Saturday, October 24, 1998

1993 file photo of businessman Sukarman Sukamto,
who later changed his name to Sukarman Sia.

Isle banker
Sukarman Sia
in trouble from
Asia to Vegas

Lawsuits in Singapore seek
$63.4 million, and two Las Vegas
casinos say he owes $8 million

By Helen Altonn


Bank of Honolulu chairman Sukarman Sia, formerly known as Sukarman Sukamto, appears to be in financial trouble on both sides of the ocean.

The 39-year-old Indonesian businessman spent a night in jail last week in Las Vegas after he was arrested for writing $8 million in checks to two casinos without sufficient funds and couldn't meet bail.

Several banks also are suing him in Singapore for a total of $63.4 million, according to the Straits Times in Singapore.
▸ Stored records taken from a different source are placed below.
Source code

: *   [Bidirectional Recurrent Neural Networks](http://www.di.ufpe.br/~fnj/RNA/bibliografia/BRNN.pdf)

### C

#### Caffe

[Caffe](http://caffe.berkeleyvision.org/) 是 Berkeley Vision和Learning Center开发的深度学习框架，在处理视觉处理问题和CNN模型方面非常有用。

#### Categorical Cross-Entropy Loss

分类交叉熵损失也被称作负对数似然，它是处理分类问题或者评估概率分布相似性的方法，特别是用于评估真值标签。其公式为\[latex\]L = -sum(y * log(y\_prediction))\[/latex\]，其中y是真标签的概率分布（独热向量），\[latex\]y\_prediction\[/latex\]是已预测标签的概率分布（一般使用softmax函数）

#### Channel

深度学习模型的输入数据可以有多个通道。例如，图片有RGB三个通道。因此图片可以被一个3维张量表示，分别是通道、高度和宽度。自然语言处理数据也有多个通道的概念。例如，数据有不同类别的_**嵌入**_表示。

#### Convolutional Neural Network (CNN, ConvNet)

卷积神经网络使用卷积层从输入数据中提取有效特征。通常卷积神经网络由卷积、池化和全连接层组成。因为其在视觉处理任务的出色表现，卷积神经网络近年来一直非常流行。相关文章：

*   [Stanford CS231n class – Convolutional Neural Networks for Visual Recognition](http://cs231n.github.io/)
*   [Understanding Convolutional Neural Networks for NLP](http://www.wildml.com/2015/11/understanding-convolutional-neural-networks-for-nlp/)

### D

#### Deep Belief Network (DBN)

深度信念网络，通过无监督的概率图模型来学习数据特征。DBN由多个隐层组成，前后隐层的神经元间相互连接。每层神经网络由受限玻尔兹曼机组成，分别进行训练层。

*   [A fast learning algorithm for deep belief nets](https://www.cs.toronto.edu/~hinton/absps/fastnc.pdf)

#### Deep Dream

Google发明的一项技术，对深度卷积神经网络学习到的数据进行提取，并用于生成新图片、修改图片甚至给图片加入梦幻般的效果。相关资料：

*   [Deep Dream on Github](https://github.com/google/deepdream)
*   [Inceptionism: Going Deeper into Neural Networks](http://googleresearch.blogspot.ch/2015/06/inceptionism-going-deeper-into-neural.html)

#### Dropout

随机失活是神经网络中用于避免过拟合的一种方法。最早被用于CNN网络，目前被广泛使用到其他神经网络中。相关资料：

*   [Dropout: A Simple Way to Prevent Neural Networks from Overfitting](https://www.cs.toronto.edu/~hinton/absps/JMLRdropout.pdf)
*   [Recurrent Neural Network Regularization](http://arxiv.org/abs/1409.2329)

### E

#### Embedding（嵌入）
One lawsuit, brought by Credit Suisse against Sia and two offshore-incorporated companies for $19.2 million, is going to trial. It involves credit facilities, overdrafts and guarantees granted to him.

Three other lawsuits filed by a Societe Generale branch and an individual, Low Teck Kwong, are awaiting trial dates.

One seeks repayment of a $26.1 million loan from Sia, the Straits Times said. Law also sued Sia over a contract for an unknown amount.

Sia and his investment firm, Beswil Investment, face claims by Societe Generale for a total $18.1 million for securities-related transactions.

Complaints from two Las Vegas casinos resulted in Sia's arrest when he arrived at the Las Vegas Airport Oct. 16 to attend the new Bellagio hotel-casino's opening.

Chief Deputy Daniel Ahlstrom, in the Clark County District Attorney's Office, said Sia "was charged with writing a number of checks that did not clear his bank because of insufficient funds."

Caesars Palace and the Rio filed the complaints. Sia wrote five insufficient-funds checks totaling $6 million at the Rio on June 29 this year, and two checks totaling $2 million at Caesars Palace June 30 and July 31 last year, the Associated Press reported.

Ahlstrom said Sia spent a night in Clark County Jail because he couldn't meet the bail, initially set at the amount of the checks.

He said he and Sia's Las Vegas attorney, David Chesnoff, discussed a number of options with the court and reduced the bail to $200,000.

Sia pleaded innocent to the charges and was released Oct. 17. He is scheduled to appear in a Las Vegas court Nov. 10.

Chesnoff couldn't be reached for comment.

Ahlstrom said, "We are very confident we are going to get this thing resolved."

He said his office has a form that any business in Nevada can fill out to file bad-check complaints. The law requires certain procedures to alert the person, he said.

The business must send a certified letter to the offender's known address, for example.

"It's rather an elaborate process. We reject a certain percentage of (complaints)," he said.

He said the bad-check statute in Nevada also mandates that a case be dismissed if a person wants a deferred prosecution and indebtedness is satisfied.

He said Sia "has been a total gentleman ... a very upstanding, decent person about this. He's probably got problems with the Asian financial situation. I'm sure we're going to solve it."

Ahlstrom questioned reports that Sukamto checked into the Bellagio after release from jail and lost $5.5 million at the baccarat tables.

"His attorney, myself and a number of other attorneys spent a great deal of time together when this happened," he said. "I pretty much knew where everybody was at any given time. Not that it couldn't happen, not that it didn't happen, but I would be surprised if it happened."

A native of Indonesia, Sia lived in Honolulu from the late 1980s until about 1994.

His business involvements in Hawaii included the sale of land to the state for the new Hawaii Convention Center and development of the Landmark condominium building in Waikiki.

He has been involved in power struggles of several Singapore-listed companies.

He formerly was chairman of Transmarco, a trading firm in Singapore, but sold most of his shares earlier this month.